Page-level text extractions
== Segment start ==

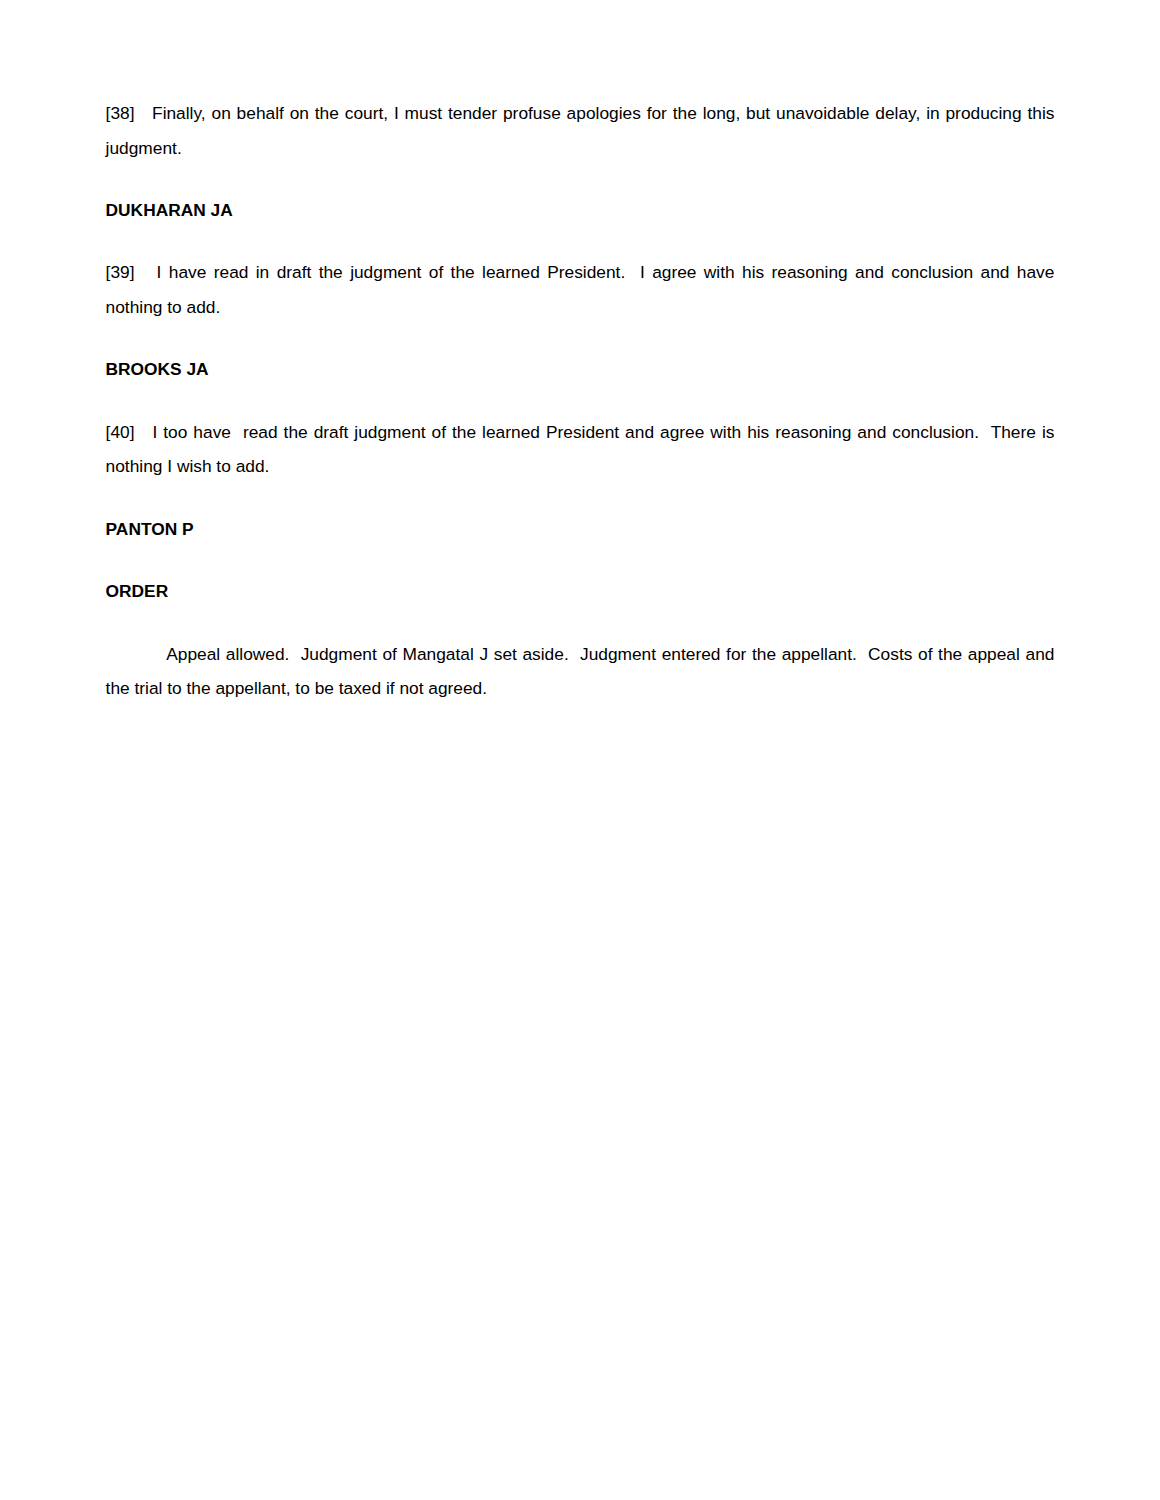[38] Finally, on behalf on the court, I must tender profuse apologies for the long, but unavoidable delay, in producing this judgment.
DUKHARAN JA
[39] I have read in draft the judgment of the learned President. I agree with his reasoning and conclusion and have nothing to add.
BROOKS JA
[40] I too have read the draft judgment of the learned President and agree with his reasoning and conclusion. There is nothing I wish to add.
PANTON P
ORDER
Appeal allowed. Judgment of Mangatal J set aside. Judgment entered for the appellant. Costs of the appeal and the trial to the appellant, to be taxed if not agreed.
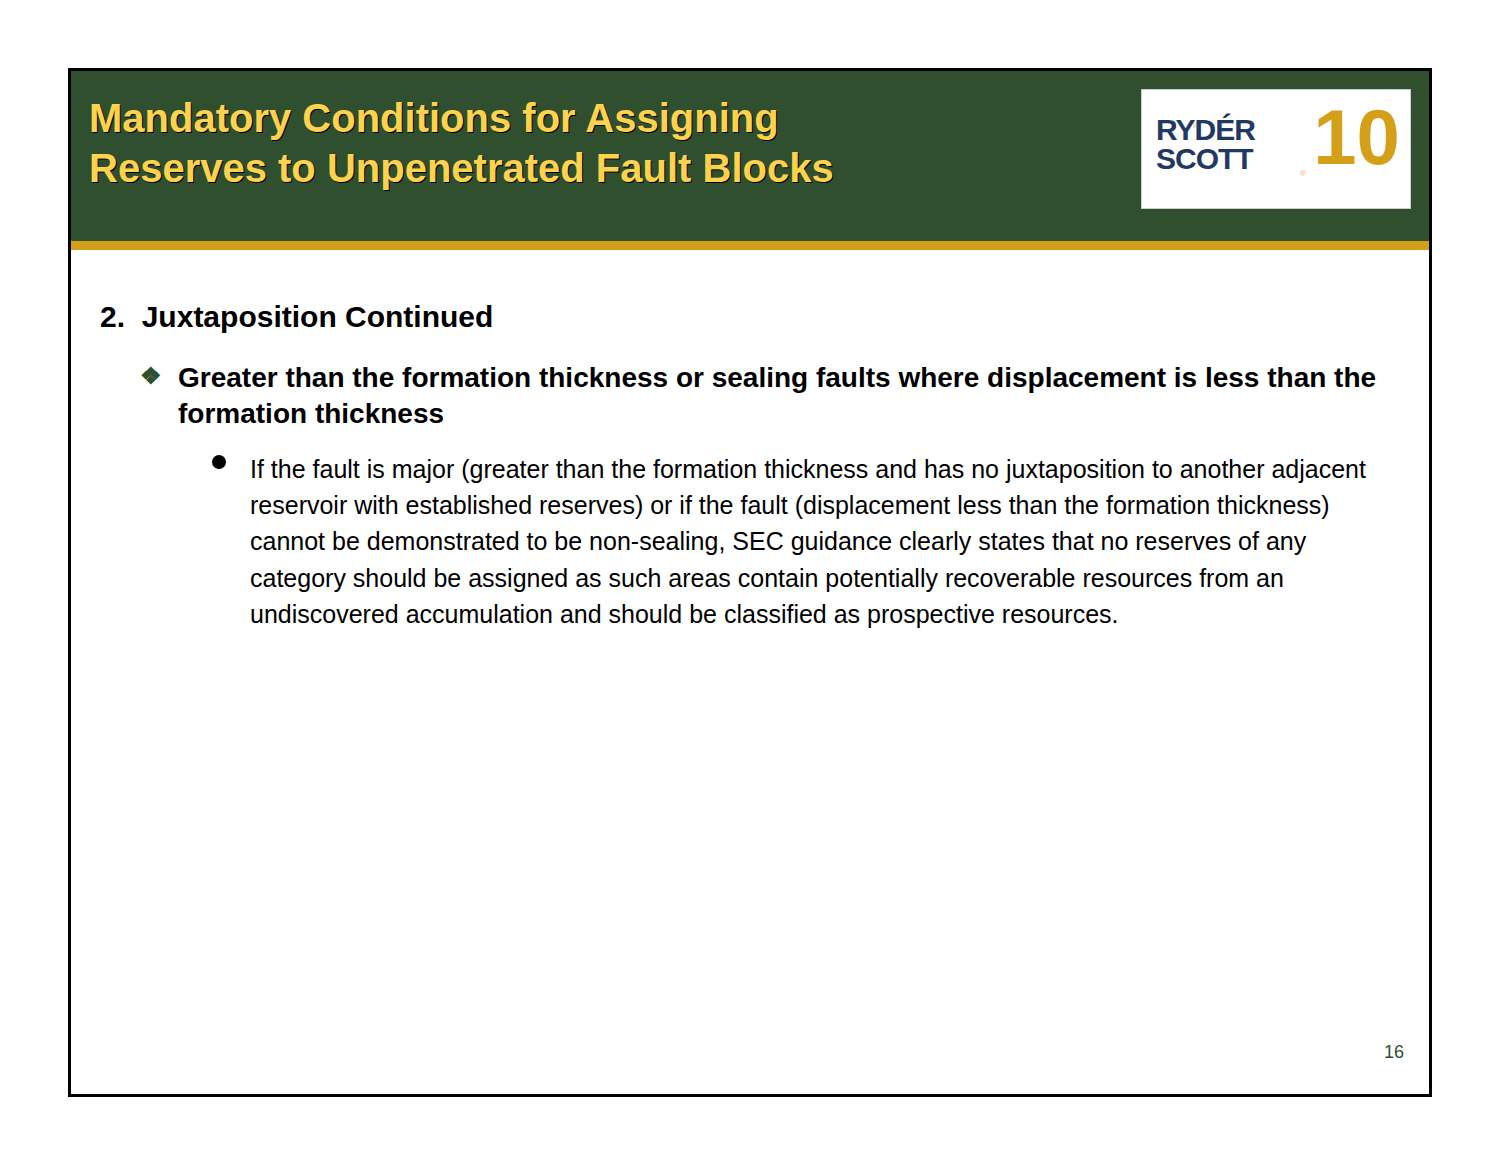Mandatory Conditions for Assigning
Reserves to Unpenetrated Fault Blocks
RYDÉR
SCOTT
10
2. Juxtaposition Continued
❖Greater than the formation thickness or sealing faults where displacement is less than the formation thickness
If the fault is major (greater than the formation thickness and has no juxtaposition to another adjacent reservoir with established reserves) or if the fault (displacement less than the formation thickness) cannot be demonstrated to be non-sealing, SEC guidance clearly states that no reserves of any category should be assigned as such areas contain potentially recoverable resources from an undiscovered accumulation and should be classified as prospective resources.
16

== Segment end ==

**Directions for this task**
Copy out the lines above in full and unaltered, apart from the pictures.

**Written response**
[38] Finally, on behalf on the court, I must tender profuse apologies for the long, but unavoidable delay, in producing this judgment.
DUKHARAN JA
[39] I have read in draft the judgment of the learned President. I agree with his reasoning and conclusion and have nothing to add.
BROOKS JA
[40] I too have read the draft judgment of the learned President and agree with his reasoning and conclusion. There is nothing I wish to add.
PANTON P
ORDER
Appeal allowed. Judgment of Mangatal J set aside. Judgment entered for the appellant. Costs of the appeal and the trial to the appellant, to be taxed if not agreed.
Mandatory Conditions for Assigning
Reserves to Unpenetrated Fault Blocks
RYDÉR
SCOTT
10
2. Juxtaposition Continued
❖Greater than the formation thickness or sealing faults where displacement is less than the formation thickness
If the fault is major (greater than the formation thickness and has no juxtaposition to another adjacent reservoir with established reserves) or if the fault (displacement less than the formation thickness) cannot be demonstrated to be non-sealing, SEC guidance clearly states that no reserves of any category should be assigned as such areas contain potentially recoverable resources from an undiscovered accumulation and should be classified as prospective resources.
16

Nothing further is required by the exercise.